Il solito tormentone di inizio legislatura
  • I dolori viscerali di qualche consigliere hanno complicato assai quello che doveva essere il passaggio iniziale della nuova legislatura in Consiglio Regionale a Trento facendo passare in secondo ordine i temi più strettamente politici. Tra questi, come avviene ormai da decenni, quello sul ruolo presente e futuro dell’istituzione regionale.

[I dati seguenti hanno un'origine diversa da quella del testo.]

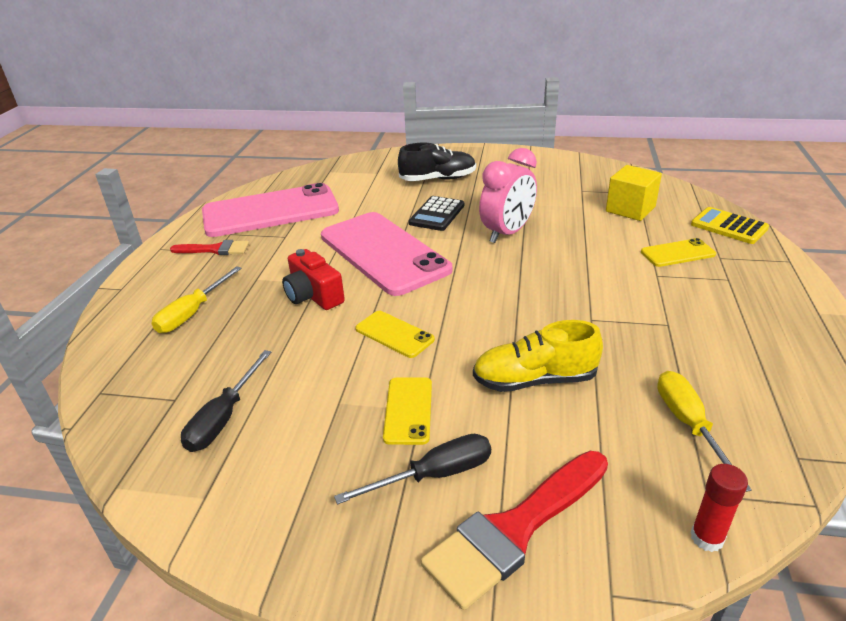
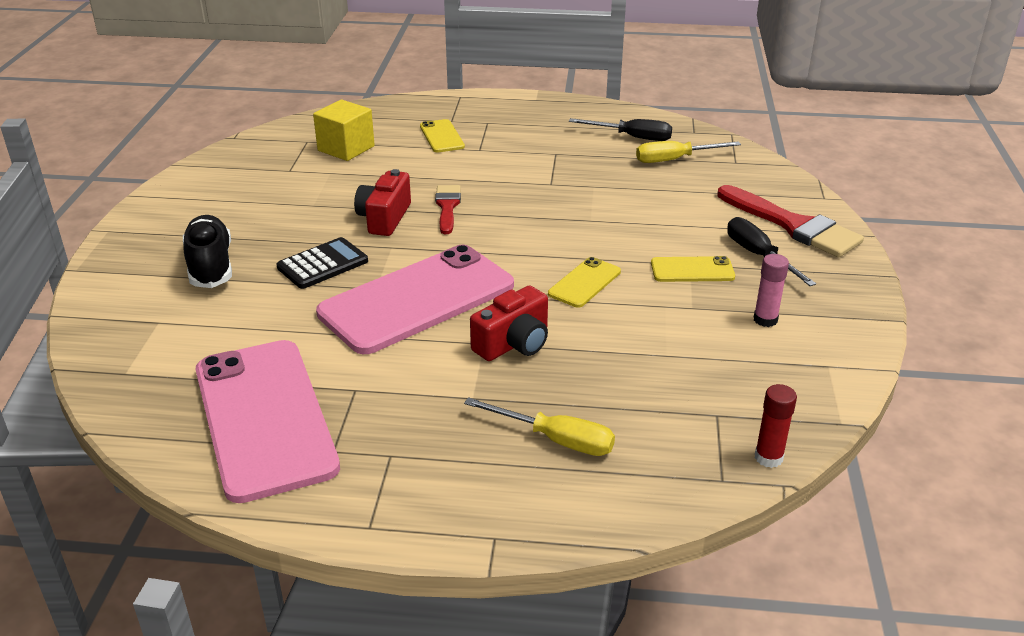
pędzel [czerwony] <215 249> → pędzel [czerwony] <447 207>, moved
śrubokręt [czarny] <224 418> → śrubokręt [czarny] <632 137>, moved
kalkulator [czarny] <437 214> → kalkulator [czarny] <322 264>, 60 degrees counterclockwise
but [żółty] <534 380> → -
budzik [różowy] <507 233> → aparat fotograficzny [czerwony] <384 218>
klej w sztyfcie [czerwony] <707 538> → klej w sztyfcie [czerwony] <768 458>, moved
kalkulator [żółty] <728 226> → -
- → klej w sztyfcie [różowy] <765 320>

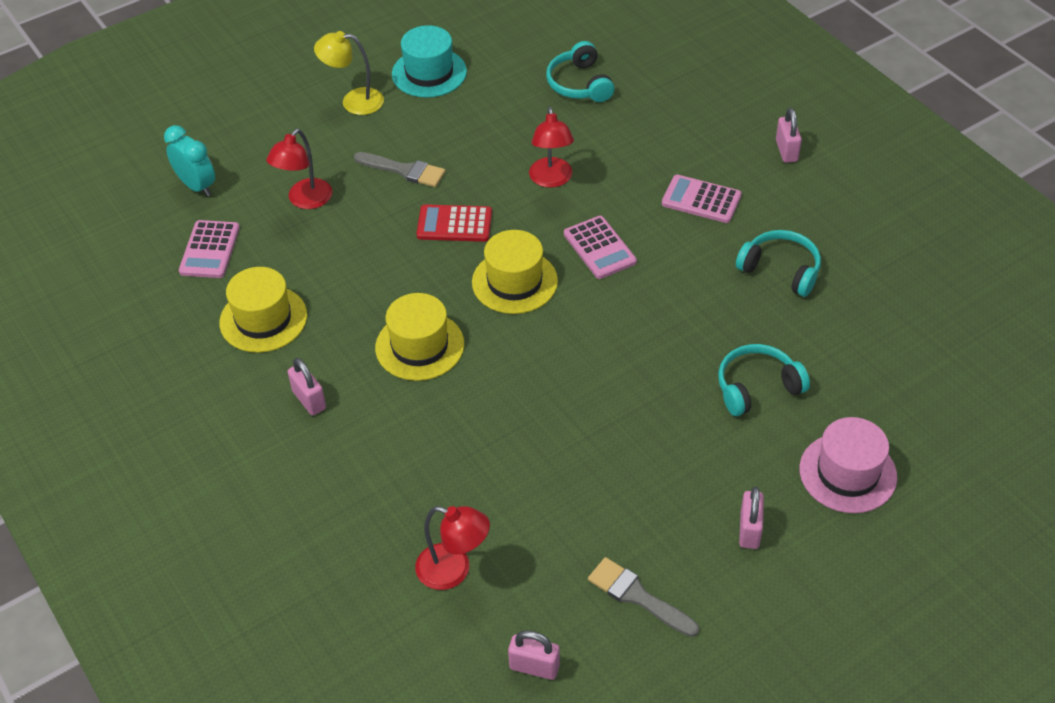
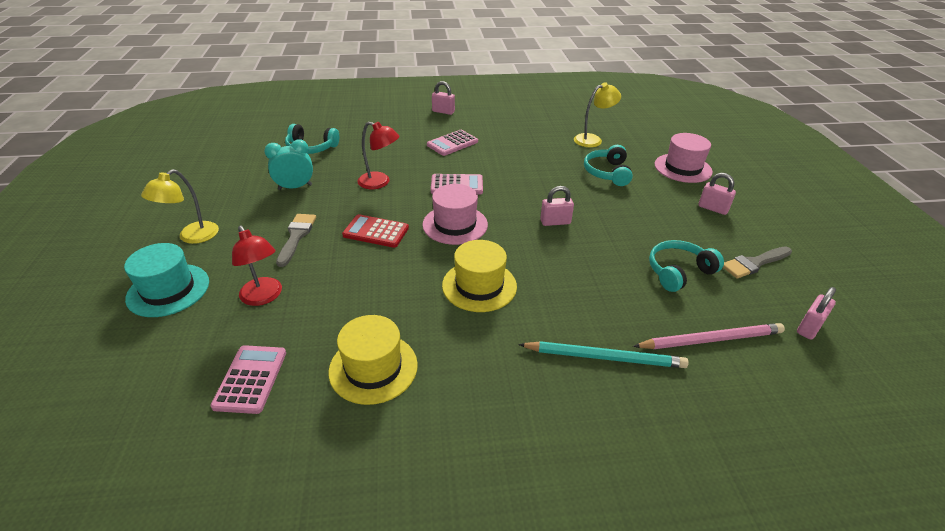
budzik [turkusowy] <197 186> → budzik [turkusowy] <295 187>, moved
kalkulator [różowy] <210 250> → kalkulator [różowy] <250 379>, 120 degrees counterclockwise
kłódka [różowy] <309 400> → kłódka [różowy] <555 222>, moved
pędzel [szary] <404 170> → pędzel [szary] <296 236>, 45 degrees counterclockwise
kapelusz [turkusowy] <429 73> → kapelusz [turkusowy] <168 290>, moved
lampka [czerwony] <454 570> → ołówek [różowy] <711 339>
kalkulator [czerwony] <454 224> → kalkulator [czerwony] <376 232>, 75 degrees clockwise
kapelusz [żółty] <514 281> → kapelusz [różowy] <455 224>
słuchawki [turkusowy] <781 270> → słuchawki [turkusowy] <679 272>, moved
- → ołówek [turkusowy] <605 357>
- → lampka [żółty] <592 139>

    Anche stavolta, sulla scacchiera politica, si sono giocate due partite diverse e contrapposte. Da un lato quella della destra sudtirolese che, con la metodica costanza che apparteneva a Catone il Censore quando terminava ogni orazione ricordando ad ogni pie sospinto che Cartagine doveva essere distrutta, non manca di proporre l’abolizione tout court della Regione. Questa volta la proposta è arrivata addirittura con una mozione firmata dalle diverse forze politiche che compongono la galassia della destra sudtirolese, addirittura prima che l’assemblea regionale si riunisse per la prima volta.

    Sull’altro lato della barricata una parte non marginale del mondo politico trentino la cui teoria, supportata dalle analisi di alcuni politologi, vuole innanzitutto che di abolizione non si parli neppure, se non altro perché questa indebolirebbe le ragioni storiche e istituzionali di un’autonomia, quella trentina, che non può contare sull’ancoraggio internazionale del vicino Alto Adige. 

    C’è di più.

    A Trento, ma forse non solo a Trento si parla apertamente di un rilancio politico della Regione come elemento di sintesi e di iniziativa verso Roma e verso l’Europa delle due province e vi è anche chi propone di riportare a livello regionale alcuni settori di competenza. È un discorso, quest’ultimo, che era emerso anche durante la campagna elettorale alle proposte di Fratelli d’Italia.

    Tra questi due opposti si muove la cauta realpolitik della Südtiroler Volkspartei che, va detto con molta chiarezza, se potesse seguire il cuore si porrebbe volentieri alla guida dello schieramento che chiede la definitiva liquidazione della creatura nata nel 1948. A portare alle estreme conseguenze il “ los von Trient” proclamato da Magnago nel 1957 si dovette rinunciare già con il secondo Statuto del 1972 proprio per la forte opposizione di Trento. Da allora la SVP ha scelto di adottare la tattica del carciofo. Legislatura dopo legislatura le competenze rimaste in carico alla Regione sono diminuite progressivamente con delega permanente alle due Province.

    Anche la scelta, maturata nell’intesa tra Durnwalder e Dellai della staffetta tra i due presidenti provinciali eletti in alternanza alla massima carica della Regione e salutata con un eccessivo ottimismo da alcuni osservatori trentini come una sorta di rilancio dell’istituzione, altro non era, nell’ottica bolzanina, se non la conferma della marginalità politica dell’ente regionale, privato financo di un proprio responsabile chiamato a sedersi al tavolo di rapporti istituzionali con Roma e con l’Europa.

    C’è poi da dire che un passaggio come quello di abolire la Regione potrebbe nemmeno essere inserito nel progetto di revisione statutaria che figura al centro delle intese tra Bolzano e Roma. Visto che lo Statuto è rimasto regionale occorrerebbe rifare daccapo la Magna charta dell’autonomia. Impresa complicata e dagli esiti non del tutto certi. 

    È quindi più che probabile che anche questo avvio di legislatura finisca per congelare le sorti dell’istituzione per i prossimi cinque anni come sempre è avvenuto in passato. Salvo sorprese che però, come si è visto nella seduta inaugurale, potrebbero maturare più che altro nei distaccati recinti delle due province e a Bolzano in particolare.